### Work to be completed
Copy out all the items below, replacing "scientific name" with "Latin name" each time it appears and leaving everything else unchanged.

↓

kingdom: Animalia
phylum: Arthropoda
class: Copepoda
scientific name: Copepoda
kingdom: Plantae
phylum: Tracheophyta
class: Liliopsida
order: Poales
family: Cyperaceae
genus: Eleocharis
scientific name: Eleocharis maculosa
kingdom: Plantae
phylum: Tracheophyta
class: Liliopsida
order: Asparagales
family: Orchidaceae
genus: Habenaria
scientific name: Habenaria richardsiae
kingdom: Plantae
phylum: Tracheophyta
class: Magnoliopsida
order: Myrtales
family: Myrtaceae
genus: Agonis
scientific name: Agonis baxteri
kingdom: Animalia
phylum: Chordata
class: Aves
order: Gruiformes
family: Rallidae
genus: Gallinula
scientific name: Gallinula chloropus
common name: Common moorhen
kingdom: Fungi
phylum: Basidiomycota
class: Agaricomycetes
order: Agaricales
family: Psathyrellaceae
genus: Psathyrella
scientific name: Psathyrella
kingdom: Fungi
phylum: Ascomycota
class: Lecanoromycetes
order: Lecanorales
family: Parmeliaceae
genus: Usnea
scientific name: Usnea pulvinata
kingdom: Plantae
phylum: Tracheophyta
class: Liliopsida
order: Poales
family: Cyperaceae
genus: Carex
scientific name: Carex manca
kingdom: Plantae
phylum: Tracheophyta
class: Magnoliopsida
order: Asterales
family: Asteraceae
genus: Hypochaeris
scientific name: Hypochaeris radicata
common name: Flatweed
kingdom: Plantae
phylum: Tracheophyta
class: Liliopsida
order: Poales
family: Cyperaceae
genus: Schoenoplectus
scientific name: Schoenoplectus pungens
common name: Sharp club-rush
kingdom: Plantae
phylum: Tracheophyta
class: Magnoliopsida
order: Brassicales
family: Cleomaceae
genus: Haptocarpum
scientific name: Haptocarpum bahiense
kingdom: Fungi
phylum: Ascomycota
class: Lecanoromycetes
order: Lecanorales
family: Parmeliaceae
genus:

↑

### Task response
kingdom: Animalia
phylum: Arthropoda
class: Copepoda
Latin name: Copepoda
kingdom: Plantae
phylum: Tracheophyta
class: Liliopsida
order: Poales
family: Cyperaceae
genus: Eleocharis
Latin name: Eleocharis maculosa
kingdom: Plantae
phylum: Tracheophyta
class: Liliopsida
order: Asparagales
family: Orchidaceae
genus: Habenaria
Latin name: Habenaria richardsiae
kingdom: Plantae
phylum: Tracheophyta
class: Magnoliopsida
order: Myrtales
family: Myrtaceae
genus: Agonis
Latin name: Agonis baxteri
kingdom: Animalia
phylum: Chordata
class: Aves
order: Gruiformes
family: Rallidae
genus: Gallinula
Latin name: Gallinula chloropus
common name: Common moorhen
kingdom: Fungi
phylum: Basidiomycota
class: Agaricomycetes
order: Agaricales
family: Psathyrellaceae
genus: Psathyrella
Latin name: Psathyrella
kingdom: Fungi
phylum: Ascomycota
class: Lecanoromycetes
order: Lecanorales
family: Parmeliaceae
genus: Usnea
Latin name: Usnea pulvinata
kingdom: Plantae
phylum: Tracheophyta
class: Liliopsida
order: Poales
family: Cyperaceae
genus: Carex
Latin name: Carex manca
kingdom: Plantae
phylum: Tracheophyta
class: Magnoliopsida
order: Asterales
family: Asteraceae
genus: Hypochaeris
Latin name: Hypochaeris radicata
common name: Flatweed
kingdom: Plantae
phylum: Tracheophyta
class: Liliopsida
order: Poales
family: Cyperaceae
genus: Schoenoplectus
Latin name: Schoenoplectus pungens
common name: Sharp club-rush
kingdom: Plantae
phylum: Tracheophyta
class: Magnoliopsida
order: Brassicales
family: Cleomaceae
genus: Haptocarpum
Latin name: Haptocarpum bahiense
kingdom: Fungi
phylum: Ascomycota
class: Lecanoromycetes
order: Lecanorales
family: Parmeliaceae
genus:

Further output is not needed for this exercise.